Строителям что ни стремнина, обязательно решай трудноразрешимые задачи. Сослуживец рассказывал: мостовики, значит, друг с другом делятся опытом и все при этом считают, что их сооружение, их река имеют исключительную особенность. Удивительно, однако факт – каждый мост на западном участке Байкало-Амурской магистрали почему-то стоит на шишковской Угрюм-реке.

Вот такие разговоры. Не видать им конца и края по всей Восточной Сибири вплоть до скалистых хребтов Дальнего Востока, до Приамурья.

Потом уж я, когда занимался проблемами легенд и сказаний о природе, обратил внимание: у нас в стране множество устных историй о леших и водяных, но, кроме того, имеются основательные традиции литературной сказки, где ходят в героях реки, горы, озера, их обитатели – «братья наши меньшие».

В народном творчестве встретишь такую, чисто жанровую, особенность как сказки о животных.
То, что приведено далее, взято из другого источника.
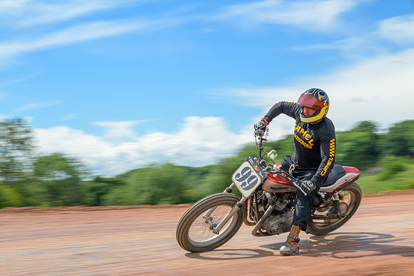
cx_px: 207
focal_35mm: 70
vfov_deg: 19.5
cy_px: 138
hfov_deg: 28.8
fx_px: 805
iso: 64
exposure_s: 1/125
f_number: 8
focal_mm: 70
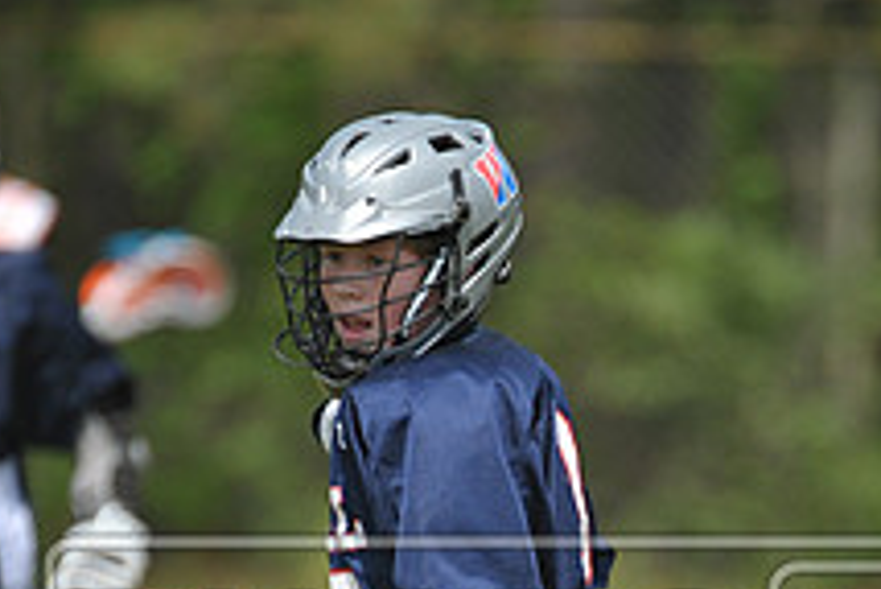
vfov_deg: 1.3
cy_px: 688
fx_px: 26496
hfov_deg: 1.9
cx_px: 535
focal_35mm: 1082
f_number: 4
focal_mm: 400
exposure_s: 1/3200
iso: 640
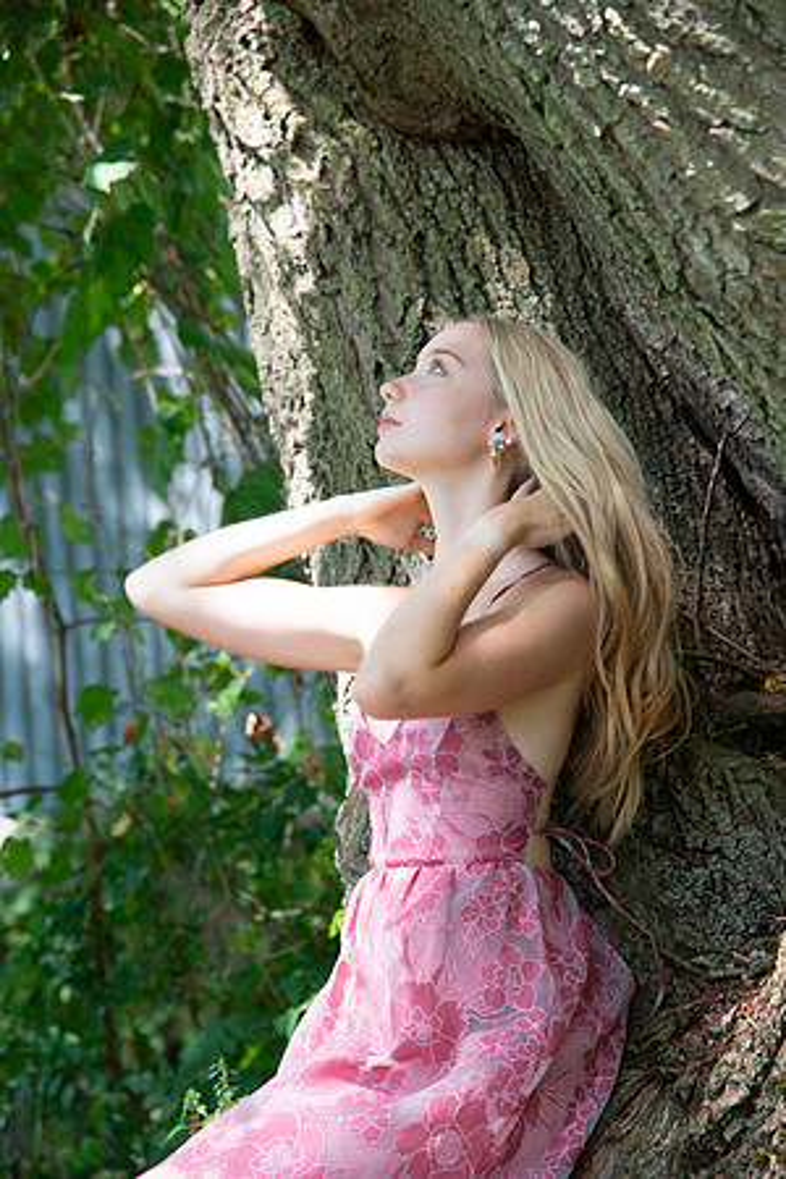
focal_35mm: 120
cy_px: 590
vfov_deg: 17.1
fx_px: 3930
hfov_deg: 11.4
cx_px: 393
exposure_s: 1/160
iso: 320
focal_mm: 120
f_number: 5.6
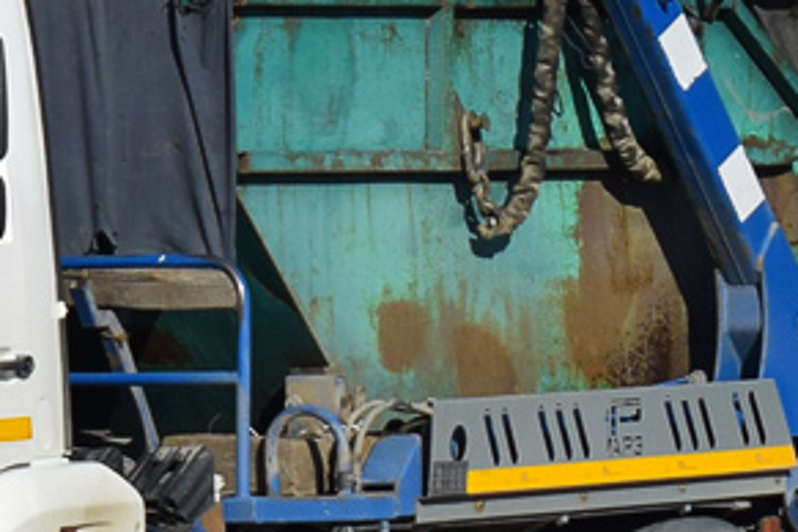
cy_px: 203
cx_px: -225
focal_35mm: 340
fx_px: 7537
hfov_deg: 6.0
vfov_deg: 4.0
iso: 100
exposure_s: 1/800
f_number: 5.6
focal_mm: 55
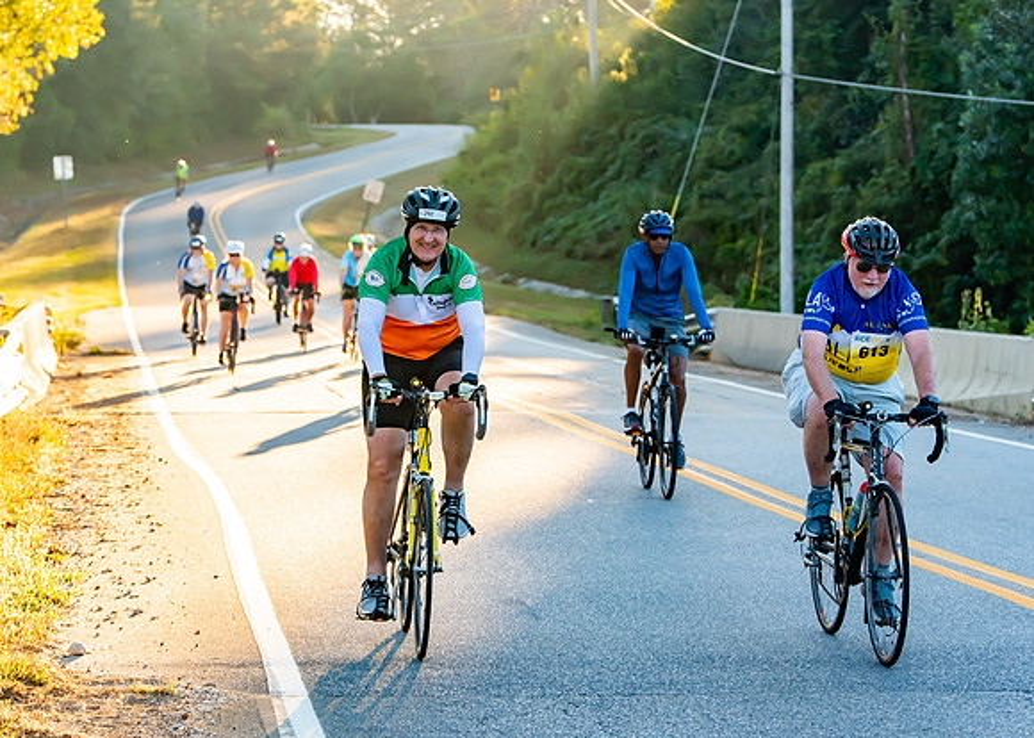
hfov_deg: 14.0
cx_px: 404
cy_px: 351
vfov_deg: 10.0
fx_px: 4214
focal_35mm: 144
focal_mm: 112
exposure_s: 1/640
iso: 800
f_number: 5
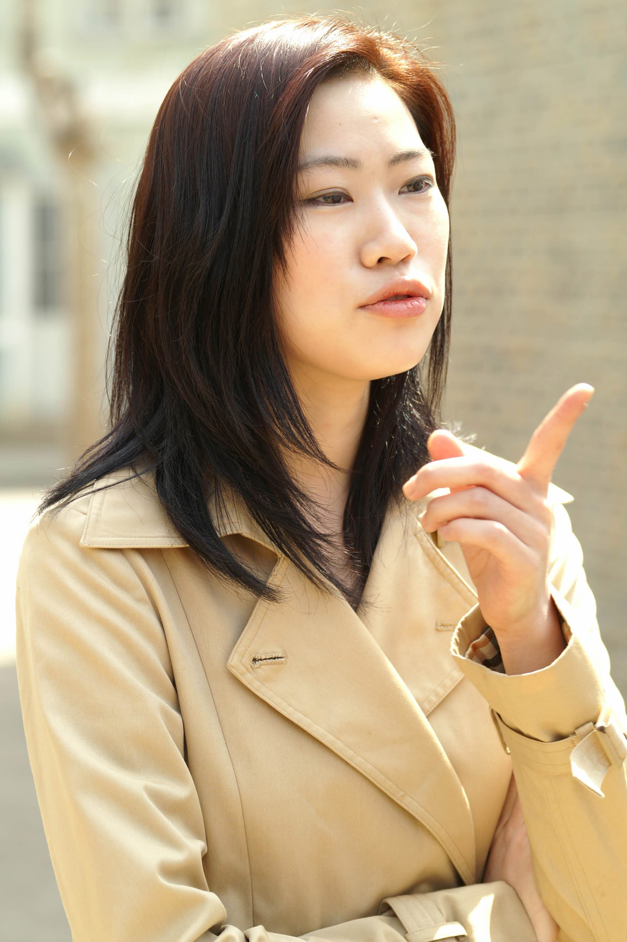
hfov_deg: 11.4
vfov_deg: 17.1
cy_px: 471
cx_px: 314
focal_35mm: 120
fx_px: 3141
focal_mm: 80
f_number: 4.5
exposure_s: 1/300
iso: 200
И уж никак не забудешь про Хозяйку медной горы, про Урал-Камень, припомнишь историю девушки Ангары, убежавшей от богатыря Байкала.

В России, особенно в сибирской ее части, где хватает гор необоримых, лесов непроходимых, могучих рек, пожалуй, как раз и научишься от народных сказителей особому приему творчества, когда – по выражению Николая Карамзина – «гони природу в дверь, она влетит в окно». Вот и живописуй, дотошливый литератор, связь русских лесов (вспомните «В лесах» или «На горах» Мельникова-Печерского) с населяющим их разноплеменным людом.

Я вот что к тому же приметил: и в отечественной эпической словесности нередко проявляется стремление прислониться к устному народному творчеству, сказкам и песням. Там, где объемистые романы живописуют жизненные перипетии людей, вдруг возникают «точки соприкосновения» с традициями сказаний о природе.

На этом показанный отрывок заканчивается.